From the line containing "2025.05.30. 오후 2:47" down to the line containing "파트너사인 우시XDC와 켐익스프레스는 중국내 ADC 선두 기업으로 꼽힌다." in the records below, reproduce every line exactly, ends included, and omit all others.

____

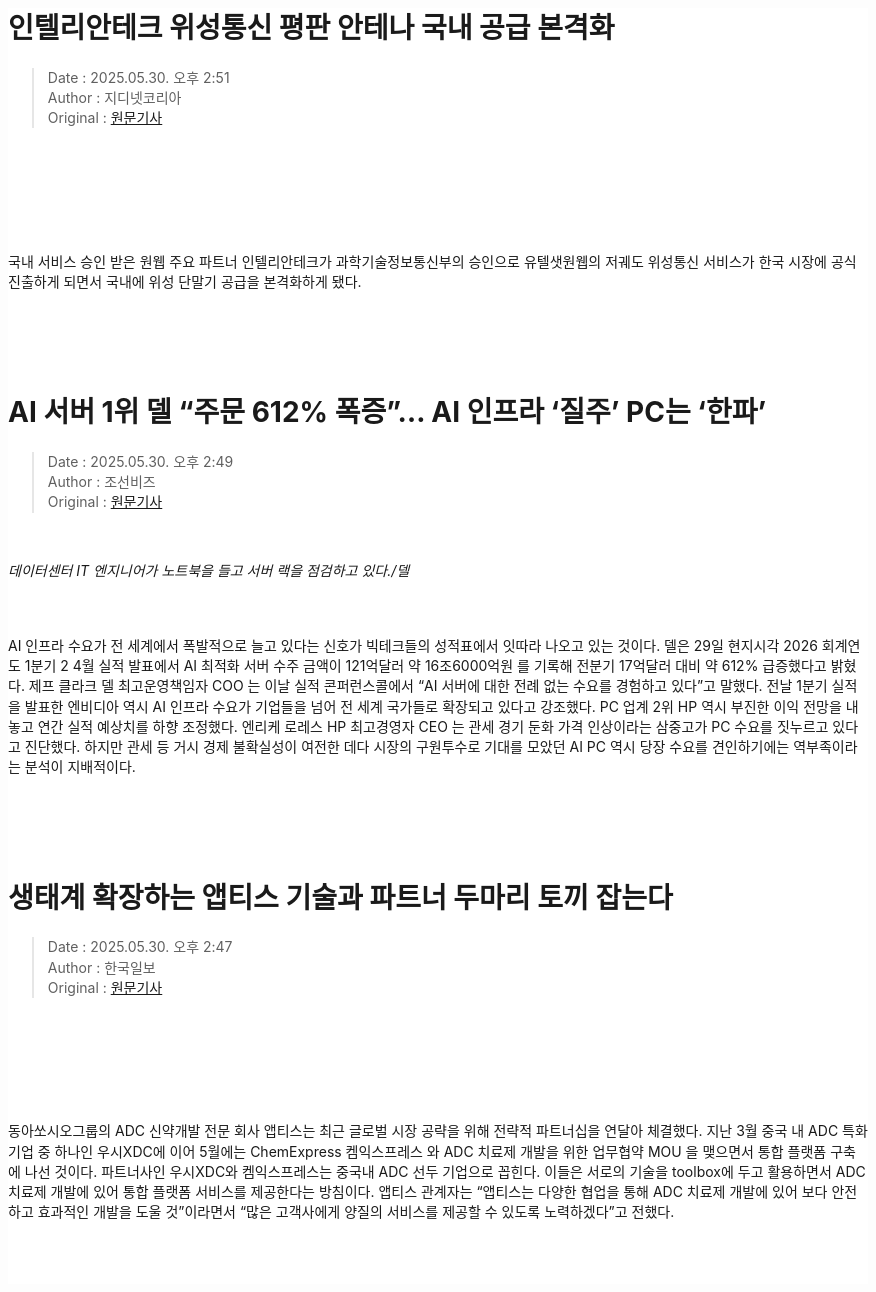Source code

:   
# 인텔리안테크 위성통신 평판 안테나 국내 공급 본격화  
  
> Date : 2025.05.30. 오후 2:51  
> Author : 지디넷코리아  
> Original : [원문기사](https://n.news.naver.com/mnews/article/092/0002376457?sid=105)  
<br/>  
  
<img alt="" class="_LAZY_LOADING _LAZY_LOADING_INIT_HIDE" src="https://imgnews.pstatic.net/image/092/2025/05/30/0002376457_001_20250530145110099.png?type=w860" id="img1" style="display: none;"></img>  
<br/><br/>  
  
국내 서비스 승인 받은 원웹 주요 파트너 인텔리안테크가 과학기술정보통신부의 승인으로 유텔샛원웹의 저궤도 위성통신 서비스가 한국 시장에 공식 진출하게 되면서 국내에 위성 단말기 공급을 본격화하게 됐다.  
<br/><br/><br/>  

  
# AI 서버 1위 델 “주문 612% 폭증”… AI 인프라 ‘질주’ PC는 ‘한파’  
  
> Date : 2025.05.30. 오후 2:49  
> Author : 조선비즈  
> Original : [원문기사](https://n.news.naver.com/mnews/article/366/0001081596?sid=105)  
<br/>  
  
<img alt="데이터센터 IT 엔지니어가 노트북을 들고 서버 랙을 점검하고 있다./델" class="_LAZY_LOADING _LAZY_LOADING_INIT_HIDE" src="https://imgnews.pstatic.net/image/366/2025/05/30/0001081596_001_20250530144907902.jpg?type=w860" id="img1" style="display: none;"></img><em class="img_desc">데이터센터 IT 엔지니어가 노트북을 들고 서버 랙을 점검하고 있다./델</em>  
<br/><br/>  
  
AI 인프라 수요가 전 세계에서 폭발적으로 늘고 있다는 신호가 빅테크들의 성적표에서 잇따라 나오고 있는 것이다.
델은 29일 현지시각 2026 회계연도 1분기 2 4월 실적 발표에서 AI 최적화 서버 수주 금액이 121억달러 약 16조6000억원 를 기록해 전분기 17억달러 대비 약 612% 급증했다고 밝혔다.
제프 클라크 델 최고운영책임자 COO 는 이날 실적 콘퍼런스콜에서 “AI 서버에 대한 전례 없는 수요를 경험하고 있다”고 말했다.
전날 1분기 실적을 발표한 엔비디아 역시 AI 인프라 수요가 기업들을 넘어 전 세계 국가들로 확장되고 있다고 강조했다.
PC 업계 2위 HP 역시 부진한 이익 전망을 내놓고 연간 실적 예상치를 하향 조정했다.
엔리케 로레스 HP 최고경영자 CEO 는 관세 경기 둔화 가격 인상이라는 삼중고가 PC 수요를 짓누르고 있다고 진단했다.
하지만 관세 등 거시 경제 불확실성이 여전한 데다 시장의 구원투수로 기대를 모았던 AI PC 역시 당장 수요를 견인하기에는 역부족이라는 분석이 지배적이다.  
<br/><br/><br/>  

  
# 생태계 확장하는 앱티스 기술과 파트너 두마리 토끼 잡는다  
  
> Date : 2025.05.30. 오후 2:47  
> Author : 한국일보  
> Original : [원문기사](https://n.news.naver.com/mnews/article/469/0000867715?sid=105)  
<br/>  
  
<img alt="" class="_LAZY_LOADING _LAZY_LOADING_INIT_HIDE" src="https://imgnews.pstatic.net/image/469/2025/05/30/0000867715_001_20250530144708010.jpg?type=w860" id="img1" style="display: none;"></img>  
<br/><br/>  
  
동아쏘시오그룹의 ADC 신약개발 전문 회사 앱티스는 최근 글로벌 시장 공략을 위해 전략적 파트너십을 연달아 체결했다.
지난 3월 중국 내 ADC 특화 기업 중 하나인 우시XDC에 이어 5월에는 ChemExpress 켐익스프레스 와 ADC 치료제 개발을 위한 업무협약 MOU 을 맺으면서 통합 플랫폼 구축에 나선 것이다.
파트너사인 우시XDC와 켐익스프레스는 중국내 ADC 선두 기업으로 꼽힌다.
이들은 서로의 기술을 toolbox에 두고 활용하면서 ADC 치료제 개발에 있어 통합 플랫폼 서비스를 제공한다는 방침이다.
앱티스 관계자는 “앱티스는 다양한 협업을 통해 ADC 치료제 개발에 있어 보다 안전하고 효과적인 개발을 도울 것”이라면서 “많은 고객사에게 양질의 서비스를 제공할 수 있도록 노력하겠다”고 전했다.  
<br/><br/><br/>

____

**Exercise response**
> Date : 2025.05.30. 오후 2:47  
> Author : 한국일보  
> Original : [원문기사](https://n.news.naver.com/mnews/article/469/0000867715?sid=105)  
<br/>  
  
<img alt="" class="_LAZY_LOADING _LAZY_LOADING_INIT_HIDE" src="https://imgnews.pstatic.net/image/469/2025/05/30/0000867715_001_20250530144708010.jpg?type=w860" id="img1" style="display: none;"></img>  
<br/><br/>  
  
동아쏘시오그룹의 ADC 신약개발 전문 회사 앱티스는 최근 글로벌 시장 공략을 위해 전략적 파트너십을 연달아 체결했다.
지난 3월 중국 내 ADC 특화 기업 중 하나인 우시XDC에 이어 5월에는 ChemExpress 켐익스프레스 와 ADC 치료제 개발을 위한 업무협약 MOU 을 맺으면서 통합 플랫폼 구축에 나선 것이다.
파트너사인 우시XDC와 켐익스프레스는 중국내 ADC 선두 기업으로 꼽힌다.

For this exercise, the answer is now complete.